Rather than being designed to provide for the goal of having an informed voting public, the guidelines agreed to by Democratic governor Jennifer Granholm and Republican candidate Dick DeVos and instead focus on specific details regarding the formatting of the debates rather than addressing larger questions about who has access to the debates and the ramifications of excluding viewpoints from the debates. Instead, the “Agreement Governing Debates and Joint Appearances in Michigan’s 2006 Gubernatorial Campaign” is essentially an agreement between two representatives of a plutocracy rather than a blueprint for a truly democratic debate process. The agreement is not the product of a non-partisan organization with a truly impartial interest in informing the state’s voters, but is instead an agreement between the two candidates’ campaign committees and does not even provide empty rhetoric about how candidates can obtain access to the ballot if they meet some fairly impossible requirements as is the case with presidential debates. The corporate media, who generally excludes third party candidates in their coverage, also agreed to the debate restrictions. The agreement focuses on how the sets will be displayed, how controlled the format will be, what type of refreshments will be in the candidates’ staging areas, and how the debate schedule will be publicized.

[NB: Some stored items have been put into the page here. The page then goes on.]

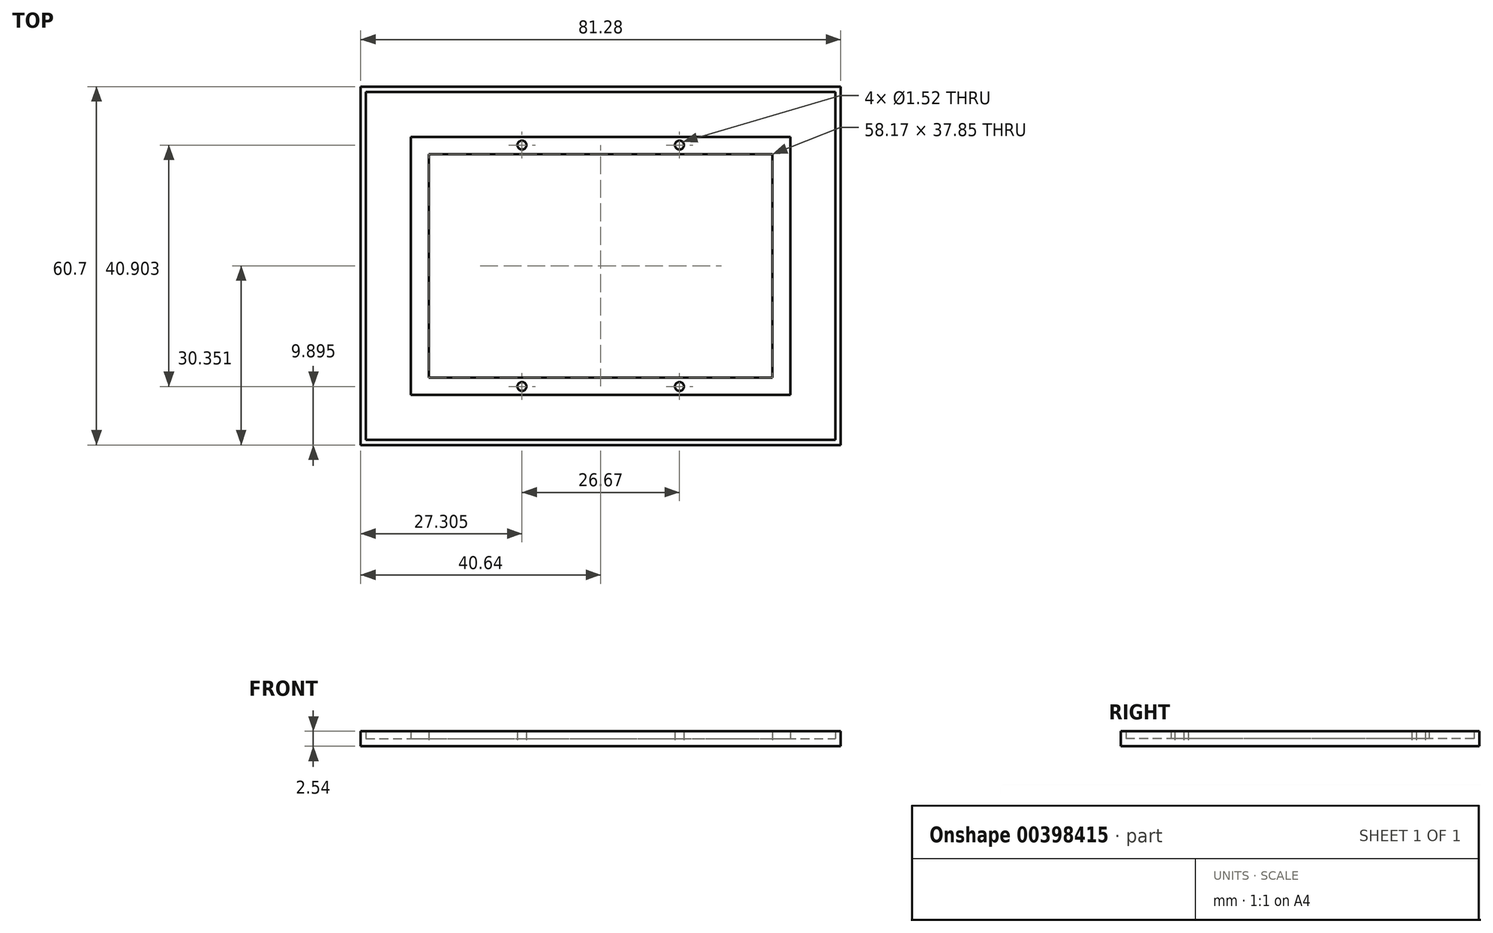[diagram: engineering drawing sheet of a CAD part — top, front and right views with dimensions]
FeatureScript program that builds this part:
annotation { "Feature Type Name" : "Feature", "Feature Type Description" : "" }
export const myFeature = defineFeature(function(context is Context, id is Id, definition is map)
    precondition{}
    {
        {
            var Q0;
            Q0=qCreatedBy(makeId("Top.planeOp"),FACE);
            var sketch = newSketch(context, id + "F0", { "sketchPlane" : qUnion([Q0])});
            skLineSegment(sketch, "E0.0", {"start": v(5.08, 0.88) * mm, "end": v(86.36, 0.88) * mm});
            skLineSegment(sketch, "E0.1", {"start": v(5.08, 0.88) * mm, "end": v(5.08, -59.82) * mm});
            skLineSegment(sketch, "E0.2", {"start": v(5.08, -59.82) * mm, "end": v(86.36, -59.82) * mm});
            skLineSegment(sketch, "E0.3", {"start": v(86.36, 0.88) * mm, "end": v(86.36, -59.82) * mm});
            skLineSegment(sketch, "E1", {"start": v(5.08, 0.88) * mm, "end": v(5.08, -29.47) * mm});
            skPoint(sketch, "E2.endSnap0", {"position": v(45.72, 0.88) * mm});
            skPoint(sketch, "E3.middle", {"position": v(45.72, -29.47) * mm});
            skLineSegment(sketch, "E4", {"start": v(45.72, -10.55) * mm, "end": v(74.8, -10.55) * mm});
            skLineSegment(sketch, "E5", {"start": v(74.8, -10.55) * mm, "end": v(74.8, -48.4) * mm});
            skLineSegment(sketch, "E6", {"start": v(74.8, -48.4) * mm, "end": v(45.72, -48.4) * mm});
            skLineSegment(sketch, "E7.MirrorCS", {"start": v(45.72, -10.55) * mm, "end": v(16.64, -10.55) * mm});
            skLineSegment(sketch, "E8.MirrorCS", {"start": v(16.64, -10.55) * mm, "end": v(16.64, -48.4) * mm});
            skLineSegment(sketch, "E9.MirrorCS", {"start": v(16.64, -48.4) * mm, "end": v(45.72, -48.4) * mm});
            skCircle(sketch, "E10", {"center": v(59.05, -9.02) * mm, "radius": 0.76 * mm});
            skCircle(sketch, "E11", {"center": v(32.39, -9.02) * mm, "radius": 0.76 * mm});
            skLineSegment(sketch, "E12", {"start": v(16.64, -48.4) * mm, "end": v(16.64, -49.93) * mm});
            skCircle(sketch, "E13", {"center": v(32.39, -49.93) * mm, "radius": 0.76 * mm});
            skCircle(sketch, "E14", {"center": v(59.05, -49.93) * mm, "radius": 0.76 * mm});
            skSolve(sketch);
        }
        {
            var Q0;
            Q0=makeQuery(id+"F0.imprint","IMPRINT",FACE,{"disambiguationData":[TD([[makeQuery(id+"F0.imprint","IMPRINT",EDGE,{"derivedFrom":sQuery(id+"F0.wireOp",EDGE,"E0.0")}),-1.0]])]});
            extrude(context, id + "F1", {"entities" : qUnion([Q0]), "depth" : 2.54 * mm});
        }
        {
            var Q0;
            Q0=qCreatedBy(makeId("Top.planeOp"),FACE);
            cPlane(context, id + "F2", {"entities" : qUnion([Q0]), "cplaneType" : CPlaneType.OFFSET, "offset" : 1.27 * mm, "width" : 152.4 * mm, "height" : 152.4 * mm});
        }
        {
            var Q0;
            Q0=qCreatedBy(id+"F2.planeOp",FACE);
            var sketch = newSketch(context, id + "F3", { "sketchPlane" : qUnion([Q0])});
            skLineSegment(sketch, "E15", {"start": v(0, 0) * mm, "end": v(5.97, 0) * mm});
            skLineSegment(sketch, "E16.bottom", {"start": v(5.97, 0) * mm, "end": v(85.47, 0) * mm});
            skLineSegment(sketch, "E16.top", {"start": v(5.97, -58.93) * mm, "end": v(85.47, -58.93) * mm});
            skLineSegment(sketch, "E16.left", {"start": v(5.97, 0) * mm, "end": v(5.97, -58.93) * mm});
            skLineSegment(sketch, "E16.right", {"start": v(85.47, 0) * mm, "end": v(85.47, -58.93) * mm});
            skLineSegment(sketch, "E17.0", {"start": v(13.59, -7.62) * mm, "end": v(77.85, -7.62) * mm});
            skLineSegment(sketch, "E17.1", {"start": v(13.59, -7.62) * mm, "end": v(13.59, -51.3) * mm});
            skLineSegment(sketch, "E17.2", {"start": v(13.59, -51.3) * mm, "end": v(77.85, -51.3) * mm});
            skLineSegment(sketch, "E17.3", {"start": v(77.85, -7.62) * mm, "end": v(77.85, -51.3) * mm});
            skSolve(sketch);
        }
        {
            var Q0;
            Q0 = qSketchRegion(id + "F3", true);
            extrude(context, id + "F4", {"entities" : qUnion([Q0]), "operationType" : NewBodyOperationType.REMOVE, "depth" : 1.27 * mm});
        }
    });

The agreement governs not only debates but also public appearances, and restricts the candidates, their spouses, running mates, and campaign committees from making any calls for additional debates or joint public appearences and reveals the extent to which the debates are highly controlled and choreographed. The agreement stipulates that there will be three debates and one joint appearance consisting of three one-hour debates and a joint appearance at the Economic Club of Detroit. At these debates, candidates are restricted from using notes, holding up documents such as newspaper articles, or even wearing lapel pins. The physical environment is similarly controlled, with the size of podiums, distance between the podiums, and the color of the backdrop all being agreed to before the debates. Cameras and camera angles are also outlined, as are restrictions on when the audience can be filmed and how many members of the candidates’ staff are allowed to inspect the stage and equipment used in the debate. Members of the media are required to view the debates in a separate room via closed-circuit television and the debates are not open to a public studio audience, but instead are restricted with no audience in the first debate, an audience eight persons selected by each candidate for the Grand Rapids debate, and a studio audience of “approximately 30 undecided” voters as deemed so by “independent pollster” Tim Kiska for the third debate. Time limits for answers and questions are also agreed upon, and questions by the so-called “undecided voters” in the third debate are to be pre-screened in advance. All of these measures combine to create a debate environment that is stale and predictable, with little opportunity for genuine spontaneity and no serious debate between viewpoints as their would be if third party candidates were allowed to participate.

Perhaps the only redeeming part of the agreement is its second provision, which places restrictions on when campaign ads can be aired before and after the debates. While both candidates have spent millions of dollars on television advertising, the debate agreement restricts this advertising by establishing a 30-minute window before and after each debate during which any station airing the debate cannot air advertisements from the two candidates. Of course, this is a minimal restriction, but with the lack of substantive regulations governing political advertising in Michigan, any break from the daily onslaught of misleading political advertisements should be welcomed. Regrettably, the two debates thus far have not provided many more specifics than what has been shown in the two major party candidates’ advertisements nor has there been any substantive discussion of campaign finance reform during the debates.